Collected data
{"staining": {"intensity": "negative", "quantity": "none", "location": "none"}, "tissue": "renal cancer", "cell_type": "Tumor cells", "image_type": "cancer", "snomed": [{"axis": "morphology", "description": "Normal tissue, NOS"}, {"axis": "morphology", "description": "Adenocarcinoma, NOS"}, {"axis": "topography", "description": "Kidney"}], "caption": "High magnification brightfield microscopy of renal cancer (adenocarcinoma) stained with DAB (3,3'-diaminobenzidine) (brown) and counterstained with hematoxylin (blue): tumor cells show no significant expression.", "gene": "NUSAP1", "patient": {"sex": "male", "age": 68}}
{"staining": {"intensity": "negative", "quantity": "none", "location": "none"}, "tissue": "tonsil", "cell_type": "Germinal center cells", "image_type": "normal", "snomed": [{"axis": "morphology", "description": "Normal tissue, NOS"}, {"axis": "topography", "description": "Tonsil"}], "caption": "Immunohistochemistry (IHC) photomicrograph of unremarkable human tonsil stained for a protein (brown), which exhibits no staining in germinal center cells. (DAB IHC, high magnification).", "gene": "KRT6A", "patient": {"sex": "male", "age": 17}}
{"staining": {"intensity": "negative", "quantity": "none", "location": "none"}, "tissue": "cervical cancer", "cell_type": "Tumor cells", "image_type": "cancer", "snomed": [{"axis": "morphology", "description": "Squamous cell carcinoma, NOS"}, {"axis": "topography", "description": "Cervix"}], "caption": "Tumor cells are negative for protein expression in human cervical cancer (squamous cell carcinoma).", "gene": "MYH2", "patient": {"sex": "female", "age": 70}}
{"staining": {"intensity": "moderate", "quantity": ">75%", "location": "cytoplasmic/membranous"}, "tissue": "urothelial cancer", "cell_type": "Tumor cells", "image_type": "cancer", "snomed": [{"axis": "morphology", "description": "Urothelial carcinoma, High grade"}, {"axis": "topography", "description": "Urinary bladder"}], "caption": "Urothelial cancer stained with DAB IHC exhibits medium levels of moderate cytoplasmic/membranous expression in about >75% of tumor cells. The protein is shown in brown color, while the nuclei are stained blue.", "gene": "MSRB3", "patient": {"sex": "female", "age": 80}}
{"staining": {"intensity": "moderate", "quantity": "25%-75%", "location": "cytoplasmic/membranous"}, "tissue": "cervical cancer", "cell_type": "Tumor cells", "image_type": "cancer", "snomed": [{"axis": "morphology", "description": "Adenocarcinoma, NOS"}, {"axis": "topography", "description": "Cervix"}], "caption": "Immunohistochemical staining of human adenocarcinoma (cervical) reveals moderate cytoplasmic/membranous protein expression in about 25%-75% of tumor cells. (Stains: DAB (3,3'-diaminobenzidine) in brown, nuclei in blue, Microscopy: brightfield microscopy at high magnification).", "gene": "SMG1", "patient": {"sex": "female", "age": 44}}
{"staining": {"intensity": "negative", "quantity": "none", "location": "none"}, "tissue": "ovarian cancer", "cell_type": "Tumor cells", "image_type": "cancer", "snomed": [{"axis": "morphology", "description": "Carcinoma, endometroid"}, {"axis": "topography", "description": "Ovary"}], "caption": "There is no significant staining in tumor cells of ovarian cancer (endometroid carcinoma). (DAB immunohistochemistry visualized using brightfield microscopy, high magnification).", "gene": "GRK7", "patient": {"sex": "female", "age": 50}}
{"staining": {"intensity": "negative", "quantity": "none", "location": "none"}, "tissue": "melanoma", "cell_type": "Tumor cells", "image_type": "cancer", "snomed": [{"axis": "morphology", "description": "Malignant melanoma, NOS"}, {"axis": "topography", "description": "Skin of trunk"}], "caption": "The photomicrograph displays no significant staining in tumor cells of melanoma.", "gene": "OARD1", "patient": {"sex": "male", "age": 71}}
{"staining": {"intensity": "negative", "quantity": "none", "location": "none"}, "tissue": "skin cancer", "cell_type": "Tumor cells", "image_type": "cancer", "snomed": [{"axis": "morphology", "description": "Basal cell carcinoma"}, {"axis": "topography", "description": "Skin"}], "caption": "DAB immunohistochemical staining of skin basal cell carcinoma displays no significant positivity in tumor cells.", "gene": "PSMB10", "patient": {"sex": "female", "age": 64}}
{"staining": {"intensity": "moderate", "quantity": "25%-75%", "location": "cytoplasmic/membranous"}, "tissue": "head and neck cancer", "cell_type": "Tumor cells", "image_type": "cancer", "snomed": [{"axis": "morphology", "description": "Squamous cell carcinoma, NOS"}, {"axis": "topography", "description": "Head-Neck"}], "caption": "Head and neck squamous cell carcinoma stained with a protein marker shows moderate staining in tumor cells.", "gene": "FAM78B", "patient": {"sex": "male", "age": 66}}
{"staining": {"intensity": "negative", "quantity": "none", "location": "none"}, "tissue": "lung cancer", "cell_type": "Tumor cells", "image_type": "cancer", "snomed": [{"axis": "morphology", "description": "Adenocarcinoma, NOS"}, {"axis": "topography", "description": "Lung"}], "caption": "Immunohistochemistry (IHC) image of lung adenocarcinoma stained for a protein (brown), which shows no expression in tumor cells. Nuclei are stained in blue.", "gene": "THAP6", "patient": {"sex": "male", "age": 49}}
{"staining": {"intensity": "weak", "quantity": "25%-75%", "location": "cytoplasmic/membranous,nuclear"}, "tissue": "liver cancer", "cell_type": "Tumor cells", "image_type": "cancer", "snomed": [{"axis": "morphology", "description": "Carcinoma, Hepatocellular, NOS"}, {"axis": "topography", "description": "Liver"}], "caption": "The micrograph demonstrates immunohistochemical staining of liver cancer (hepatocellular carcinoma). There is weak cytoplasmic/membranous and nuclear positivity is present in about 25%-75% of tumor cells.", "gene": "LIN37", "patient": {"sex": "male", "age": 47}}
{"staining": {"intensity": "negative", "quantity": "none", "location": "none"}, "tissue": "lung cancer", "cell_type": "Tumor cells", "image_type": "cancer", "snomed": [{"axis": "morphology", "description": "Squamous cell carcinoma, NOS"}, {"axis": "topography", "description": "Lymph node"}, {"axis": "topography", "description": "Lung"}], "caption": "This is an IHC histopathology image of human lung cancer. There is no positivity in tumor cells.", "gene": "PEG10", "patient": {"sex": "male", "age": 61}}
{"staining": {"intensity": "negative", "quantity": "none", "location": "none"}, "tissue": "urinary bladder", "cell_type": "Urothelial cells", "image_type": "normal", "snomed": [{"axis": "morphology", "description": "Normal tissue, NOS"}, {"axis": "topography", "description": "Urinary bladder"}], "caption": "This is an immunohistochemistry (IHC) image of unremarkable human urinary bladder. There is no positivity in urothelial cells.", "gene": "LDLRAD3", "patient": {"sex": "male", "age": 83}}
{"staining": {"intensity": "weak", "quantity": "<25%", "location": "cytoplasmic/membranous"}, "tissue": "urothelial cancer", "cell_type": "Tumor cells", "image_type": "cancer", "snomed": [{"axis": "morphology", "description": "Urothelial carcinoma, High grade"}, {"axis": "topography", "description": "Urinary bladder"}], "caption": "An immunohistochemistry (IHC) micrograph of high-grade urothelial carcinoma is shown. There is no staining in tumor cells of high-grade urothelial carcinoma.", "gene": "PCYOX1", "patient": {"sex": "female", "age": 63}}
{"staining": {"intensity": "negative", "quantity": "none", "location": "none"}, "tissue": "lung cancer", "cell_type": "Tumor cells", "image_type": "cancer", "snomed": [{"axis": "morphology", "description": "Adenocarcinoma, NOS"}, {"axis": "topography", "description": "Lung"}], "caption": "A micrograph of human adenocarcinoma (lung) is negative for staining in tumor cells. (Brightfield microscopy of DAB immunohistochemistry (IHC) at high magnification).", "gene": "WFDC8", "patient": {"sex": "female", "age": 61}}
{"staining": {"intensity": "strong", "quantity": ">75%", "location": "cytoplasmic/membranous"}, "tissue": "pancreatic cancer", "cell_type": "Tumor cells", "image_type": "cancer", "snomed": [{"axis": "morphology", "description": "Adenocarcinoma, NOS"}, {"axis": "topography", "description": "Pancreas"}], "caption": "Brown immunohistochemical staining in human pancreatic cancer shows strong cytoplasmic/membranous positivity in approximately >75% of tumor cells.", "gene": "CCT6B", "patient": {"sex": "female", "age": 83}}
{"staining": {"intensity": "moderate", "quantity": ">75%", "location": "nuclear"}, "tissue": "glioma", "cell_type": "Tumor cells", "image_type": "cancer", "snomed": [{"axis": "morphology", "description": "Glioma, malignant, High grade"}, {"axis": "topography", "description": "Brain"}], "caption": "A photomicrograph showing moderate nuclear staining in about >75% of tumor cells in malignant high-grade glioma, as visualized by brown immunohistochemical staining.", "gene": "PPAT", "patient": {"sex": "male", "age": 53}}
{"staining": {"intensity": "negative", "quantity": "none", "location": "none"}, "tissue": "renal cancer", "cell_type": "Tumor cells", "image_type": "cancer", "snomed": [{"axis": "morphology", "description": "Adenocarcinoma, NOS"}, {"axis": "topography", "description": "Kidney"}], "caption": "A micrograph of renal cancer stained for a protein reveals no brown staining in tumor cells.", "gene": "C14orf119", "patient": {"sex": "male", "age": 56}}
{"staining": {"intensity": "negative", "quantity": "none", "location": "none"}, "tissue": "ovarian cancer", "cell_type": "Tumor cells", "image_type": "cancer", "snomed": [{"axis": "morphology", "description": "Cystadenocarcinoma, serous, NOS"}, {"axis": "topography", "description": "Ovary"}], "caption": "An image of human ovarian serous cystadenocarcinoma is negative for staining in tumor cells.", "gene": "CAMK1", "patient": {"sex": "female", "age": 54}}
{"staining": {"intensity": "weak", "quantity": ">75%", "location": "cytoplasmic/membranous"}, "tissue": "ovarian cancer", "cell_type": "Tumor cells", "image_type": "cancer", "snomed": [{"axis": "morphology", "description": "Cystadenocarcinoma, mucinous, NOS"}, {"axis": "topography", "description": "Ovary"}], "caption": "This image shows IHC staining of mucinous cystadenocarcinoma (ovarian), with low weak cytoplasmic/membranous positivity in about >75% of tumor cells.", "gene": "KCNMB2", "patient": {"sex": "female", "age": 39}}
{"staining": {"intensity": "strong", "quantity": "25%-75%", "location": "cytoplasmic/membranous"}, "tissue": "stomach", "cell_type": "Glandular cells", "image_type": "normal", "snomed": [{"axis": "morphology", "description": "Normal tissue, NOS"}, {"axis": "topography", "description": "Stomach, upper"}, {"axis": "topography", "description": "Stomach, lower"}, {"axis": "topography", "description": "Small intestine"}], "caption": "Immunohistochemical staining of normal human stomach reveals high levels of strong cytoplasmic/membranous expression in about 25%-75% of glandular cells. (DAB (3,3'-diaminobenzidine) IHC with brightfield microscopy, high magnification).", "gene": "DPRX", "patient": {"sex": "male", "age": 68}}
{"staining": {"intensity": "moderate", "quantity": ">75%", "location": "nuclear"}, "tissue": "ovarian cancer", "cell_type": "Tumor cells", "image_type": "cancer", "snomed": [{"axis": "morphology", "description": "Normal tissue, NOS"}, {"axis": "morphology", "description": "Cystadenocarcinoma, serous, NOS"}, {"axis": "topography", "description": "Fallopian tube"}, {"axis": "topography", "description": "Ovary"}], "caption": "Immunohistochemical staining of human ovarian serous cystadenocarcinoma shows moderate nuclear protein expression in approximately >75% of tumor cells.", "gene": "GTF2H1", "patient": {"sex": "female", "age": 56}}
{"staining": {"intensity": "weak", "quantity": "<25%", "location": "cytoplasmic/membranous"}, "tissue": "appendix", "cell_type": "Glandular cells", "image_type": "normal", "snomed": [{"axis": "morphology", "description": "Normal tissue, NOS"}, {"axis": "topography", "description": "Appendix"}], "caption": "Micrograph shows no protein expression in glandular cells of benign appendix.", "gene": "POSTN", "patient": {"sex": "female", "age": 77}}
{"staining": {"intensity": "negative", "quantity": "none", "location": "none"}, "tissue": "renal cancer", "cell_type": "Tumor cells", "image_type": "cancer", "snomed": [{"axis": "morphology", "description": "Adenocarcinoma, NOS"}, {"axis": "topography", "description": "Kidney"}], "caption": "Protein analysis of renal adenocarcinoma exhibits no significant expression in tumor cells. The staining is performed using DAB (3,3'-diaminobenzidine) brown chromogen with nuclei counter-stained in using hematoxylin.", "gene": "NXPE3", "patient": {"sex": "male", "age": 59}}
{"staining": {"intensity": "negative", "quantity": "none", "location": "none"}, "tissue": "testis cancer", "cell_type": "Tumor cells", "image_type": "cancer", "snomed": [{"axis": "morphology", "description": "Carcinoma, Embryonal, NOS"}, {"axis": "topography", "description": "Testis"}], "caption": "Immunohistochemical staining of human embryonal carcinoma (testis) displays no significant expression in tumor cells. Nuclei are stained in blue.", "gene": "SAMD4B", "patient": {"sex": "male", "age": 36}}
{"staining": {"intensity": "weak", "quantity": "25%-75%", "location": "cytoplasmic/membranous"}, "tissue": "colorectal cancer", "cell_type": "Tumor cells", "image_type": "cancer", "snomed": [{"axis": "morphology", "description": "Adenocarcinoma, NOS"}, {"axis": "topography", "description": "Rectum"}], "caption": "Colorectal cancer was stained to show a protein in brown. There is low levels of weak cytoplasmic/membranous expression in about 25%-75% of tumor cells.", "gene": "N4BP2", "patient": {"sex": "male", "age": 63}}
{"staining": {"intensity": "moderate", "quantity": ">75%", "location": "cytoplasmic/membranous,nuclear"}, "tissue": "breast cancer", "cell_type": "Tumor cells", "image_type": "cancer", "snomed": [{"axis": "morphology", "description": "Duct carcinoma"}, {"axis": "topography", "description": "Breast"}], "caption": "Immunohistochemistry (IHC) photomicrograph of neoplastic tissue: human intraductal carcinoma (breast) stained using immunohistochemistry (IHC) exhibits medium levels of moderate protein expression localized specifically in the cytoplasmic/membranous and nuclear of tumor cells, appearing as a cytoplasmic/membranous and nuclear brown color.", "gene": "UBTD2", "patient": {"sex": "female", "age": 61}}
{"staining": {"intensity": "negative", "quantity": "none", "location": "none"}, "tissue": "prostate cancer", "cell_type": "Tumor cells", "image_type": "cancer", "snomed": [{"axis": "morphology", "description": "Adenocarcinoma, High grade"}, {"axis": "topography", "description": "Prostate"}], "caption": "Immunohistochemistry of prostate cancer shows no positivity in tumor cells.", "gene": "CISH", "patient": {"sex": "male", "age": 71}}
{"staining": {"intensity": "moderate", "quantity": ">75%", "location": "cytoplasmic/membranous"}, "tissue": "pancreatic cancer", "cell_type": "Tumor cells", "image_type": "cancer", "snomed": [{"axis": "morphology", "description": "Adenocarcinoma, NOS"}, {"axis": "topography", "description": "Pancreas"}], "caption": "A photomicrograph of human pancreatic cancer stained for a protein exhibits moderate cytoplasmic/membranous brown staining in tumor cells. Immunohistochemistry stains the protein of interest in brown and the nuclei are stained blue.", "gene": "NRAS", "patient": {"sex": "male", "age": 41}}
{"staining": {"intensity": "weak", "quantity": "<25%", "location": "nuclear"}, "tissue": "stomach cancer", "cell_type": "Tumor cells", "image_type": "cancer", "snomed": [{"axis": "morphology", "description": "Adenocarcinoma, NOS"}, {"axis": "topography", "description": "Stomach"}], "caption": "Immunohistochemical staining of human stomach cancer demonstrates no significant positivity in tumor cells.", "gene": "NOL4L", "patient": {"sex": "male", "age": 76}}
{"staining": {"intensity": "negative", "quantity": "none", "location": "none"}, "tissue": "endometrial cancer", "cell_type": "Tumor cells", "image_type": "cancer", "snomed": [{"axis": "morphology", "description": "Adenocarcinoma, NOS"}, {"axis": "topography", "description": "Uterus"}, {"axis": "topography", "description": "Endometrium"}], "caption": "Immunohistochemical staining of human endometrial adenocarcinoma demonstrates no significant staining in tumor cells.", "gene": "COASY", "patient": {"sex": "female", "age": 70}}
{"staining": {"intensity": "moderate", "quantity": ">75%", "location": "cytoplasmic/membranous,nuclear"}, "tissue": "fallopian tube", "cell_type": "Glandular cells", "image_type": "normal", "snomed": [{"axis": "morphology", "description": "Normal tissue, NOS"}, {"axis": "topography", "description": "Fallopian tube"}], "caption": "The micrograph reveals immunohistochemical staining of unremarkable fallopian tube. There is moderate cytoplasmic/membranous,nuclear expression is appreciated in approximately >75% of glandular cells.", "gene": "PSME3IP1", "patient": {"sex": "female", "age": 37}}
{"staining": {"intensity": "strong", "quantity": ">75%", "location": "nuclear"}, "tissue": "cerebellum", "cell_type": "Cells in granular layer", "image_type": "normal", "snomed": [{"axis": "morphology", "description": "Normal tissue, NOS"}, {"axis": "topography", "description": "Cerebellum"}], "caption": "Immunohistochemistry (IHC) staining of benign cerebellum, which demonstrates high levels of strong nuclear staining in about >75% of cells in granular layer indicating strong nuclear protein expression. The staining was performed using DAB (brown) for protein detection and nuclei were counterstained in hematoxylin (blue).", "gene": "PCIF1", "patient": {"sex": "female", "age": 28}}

## What the task requires
Using the data above, reproduce exactly the lines from the line that contains "photomicrograph showing moderate" through the line that contains "serous cystadenocarcinoma is", including both.

## Answer section
{"staining": {"intensity": "moderate", "quantity": ">75%", "location": "nuclear"}, "tissue": "glioma", "cell_type": "Tumor cells", "image_type": "cancer", "snomed": [{"axis": "morphology", "description": "Glioma, malignant, High grade"}, {"axis": "topography", "description": "Brain"}], "caption": "A photomicrograph showing moderate nuclear staining in about >75% of tumor cells in malignant high-grade glioma, as visualized by brown immunohistochemical staining.", "gene": "PPAT", "patient": {"sex": "male", "age": 53}}
{"staining": {"intensity": "negative", "quantity": "none", "location": "none"}, "tissue": "renal cancer", "cell_type": "Tumor cells", "image_type": "cancer", "snomed": [{"axis": "morphology", "description": "Adenocarcinoma, NOS"}, {"axis": "topography", "description": "Kidney"}], "caption": "A micrograph of renal cancer stained for a protein reveals no brown staining in tumor cells.", "gene": "C14orf119", "patient": {"sex": "male", "age": 56}}
{"staining": {"intensity": "negative", "quantity": "none", "location": "none"}, "tissue": "ovarian cancer", "cell_type": "Tumor cells", "image_type": "cancer", "snomed": [{"axis": "morphology", "description": "Cystadenocarcinoma, serous, NOS"}, {"axis": "topography", "description": "Ovary"}], "caption": "An image of human ovarian serous cystadenocarcinoma is negative for staining in tumor cells.", "gene": "CAMK1", "patient": {"sex": "female", "age": 54}}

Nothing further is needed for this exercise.